Traditionally, a large defense law firm hired many new lawyers to do this. These lawyers will read documents from the lawsuit and receive $120,000 a year just to read the paper and mark relevant documents and sections. In a large lawsuit, there may be gigabytes of emails that need to be read. Their bosses would charge their clients $400 an hour to read documents, making a fortune. New lawyers burn out after a couple of years and move on to other, more interesting areas.

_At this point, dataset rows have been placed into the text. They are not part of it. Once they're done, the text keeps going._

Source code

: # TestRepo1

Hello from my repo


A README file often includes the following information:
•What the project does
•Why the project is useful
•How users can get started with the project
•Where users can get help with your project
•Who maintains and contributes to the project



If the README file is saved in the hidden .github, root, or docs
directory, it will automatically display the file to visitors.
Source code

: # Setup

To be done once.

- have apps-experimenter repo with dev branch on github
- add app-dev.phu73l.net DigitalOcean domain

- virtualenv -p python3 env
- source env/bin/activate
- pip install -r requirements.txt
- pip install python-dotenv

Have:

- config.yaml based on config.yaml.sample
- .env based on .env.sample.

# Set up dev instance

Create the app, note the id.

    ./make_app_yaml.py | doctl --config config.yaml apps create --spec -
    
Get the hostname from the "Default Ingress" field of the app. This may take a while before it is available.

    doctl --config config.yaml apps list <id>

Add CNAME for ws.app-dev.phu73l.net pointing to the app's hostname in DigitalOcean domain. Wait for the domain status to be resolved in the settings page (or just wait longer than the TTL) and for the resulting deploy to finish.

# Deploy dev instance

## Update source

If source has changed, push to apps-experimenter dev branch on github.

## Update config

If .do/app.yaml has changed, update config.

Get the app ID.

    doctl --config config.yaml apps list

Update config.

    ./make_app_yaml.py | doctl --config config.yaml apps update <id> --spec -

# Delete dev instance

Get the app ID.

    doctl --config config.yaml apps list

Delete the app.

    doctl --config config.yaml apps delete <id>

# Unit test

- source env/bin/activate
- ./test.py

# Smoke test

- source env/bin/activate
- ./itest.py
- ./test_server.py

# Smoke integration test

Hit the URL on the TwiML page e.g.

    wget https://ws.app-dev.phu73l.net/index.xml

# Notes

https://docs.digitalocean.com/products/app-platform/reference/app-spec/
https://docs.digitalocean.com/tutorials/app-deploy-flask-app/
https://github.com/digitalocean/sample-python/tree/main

Verification will be required both for documents from the other party upon request, and for the provision of documents for transmission to the other party upon request.

Today, some firms are hiring a predictive coding company. The company has special software to which documents are connected. Documents are randomly assigned to a training set, which is given to the legal team for reading and marking. Instead of reading 100% of documents, a smaller percentage of documents can be read and flagged. The software company uses the tagged documents and identifies the patterns in the documents to find out what makes the corresponding document relevant. After the template is created, it reads the remainder of the documents, removes unnecessary parts and fragments, and presents the smaller, machine-labeled part for the supervisor to read.

Using a computer to read most documents can result in significant time savings. Theoretical studies should provide a possible time saving of 90%, but more realistically, a saving of 75%. For example, in the study below, a large lawsuit may contain 700,000 documents and require 5,600 hours to review, costing the attorney $280,000. With a computer available to assist, the review time is $20,000 per attorney and maintenance costs $50,000.

So far, this is not very common, because it takes more time to set up. In addition, its use may lead to lower profits for law firm partners who own law firms. The law firm industry is somewhat monopolistic and uses hourly rates, which is similar to the cost plus accrual model. Law firm clients are gradually pushing owners to adopt this technology, and some are even moving closer to a bonus invoicing model.